Starting today, drivers who run afoul of new rules on King Street will be issued a ticket rather than a warning.

Thousands of warnings were issued to drivers this past week after the new pilot project came into effect on King Street, between Bathurst and Jarvis streets.

The pilot project is meant to help the city’s busiest streetcar route move thousands of people daily without getting stuck in gridlock.

In order to do that, traffic has been restricted so that cars and most other vehicles are only allowed to travel a short distance on King Street. Vehicles are not allowed to continue straight through intersections, but must turn right.

Those who violate the rules face a $110 fine and two demerit points.

Emergency and city vehicles may continue to use the street without restrictions. Taxis are also allowed to use the road without restrictions between 10 p.m. and 5 a.m. Ridesharing vehicles for services such as Uber are subject to the same rules as regular vehicles.

On-street parking has been removed for the duration of the year-long pilot.

While some people feared traffic chaos on surrounding streets, police have said that so far, the pilot project appears to be going smoothly.

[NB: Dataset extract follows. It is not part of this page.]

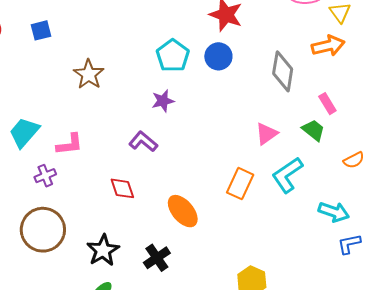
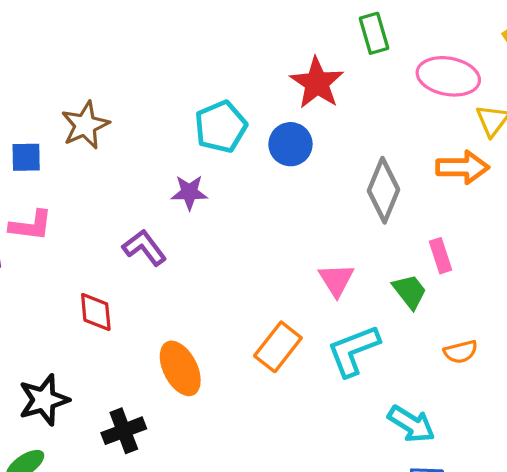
blue square: (41, 30) -> (26, 157), moved
pink triangle: (266, 134) -> (336, 280), turned -40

“We interacted with about over 2,000 people we stopped and talked to about the King Street pilot,” Sgt. Brett Moore told CP24 when asked about the pilot’s first week. “Overall things have worked out really well. Traffic has improved and even on the side roads I’ve noticed they haven’t really backed up the way people had anticipated.”

Former councilor Doug Ford, who has stated that he is planning to run against Mayor John Tory in next year’s municipal election, railed against the pilot project Monday, posting a Twitter video from his car calling the project “a disaster.”

“We’re on Richmond, avoiding King Street and you can see what’s happening to all the cars – bumper to bumper on Adelaide and Queen Street, Wellington and Front Street,” Ford said in the video. “This is a disaster, this is a war on the car.”

Speaking with CP24 later, he also claimed that the pilot would cost “thousands of jobs” from lost business on the street.

Speaking at an announcement about a city partnership with route planning app Waze Monday, Mayor Tory responded to the criticism.

“When people are critical of these things, I hope first and foremost that they would suggest what the alternatives are,” Tory said.

He cited traffic reports from this morning that suggested traffic was not busier than usual on surrounding streets because of the pilot project.

“I think that is encouraging. I think the initial reports coming from transit users are universally positive and encouraging in that the transit vehicles moving 65,000 people per day are moving faster. We will have data on that in due course.”

Tory also noted that this is the first time that anyone has tried something different on King Street and said it’s important for the city to keep trying new things in order to ease congestion.

King Street is the city’s busiest surface transit route, moving more than 65,000 people per day, according to city figures. The city also lists King Street as Toronto’s third busiest transit corridor, behind the subway system’s Line 1 and Line 2.

According to numbers collected before the pilot project, 20,000 vehicles were using King Street each day, mostly for local trips.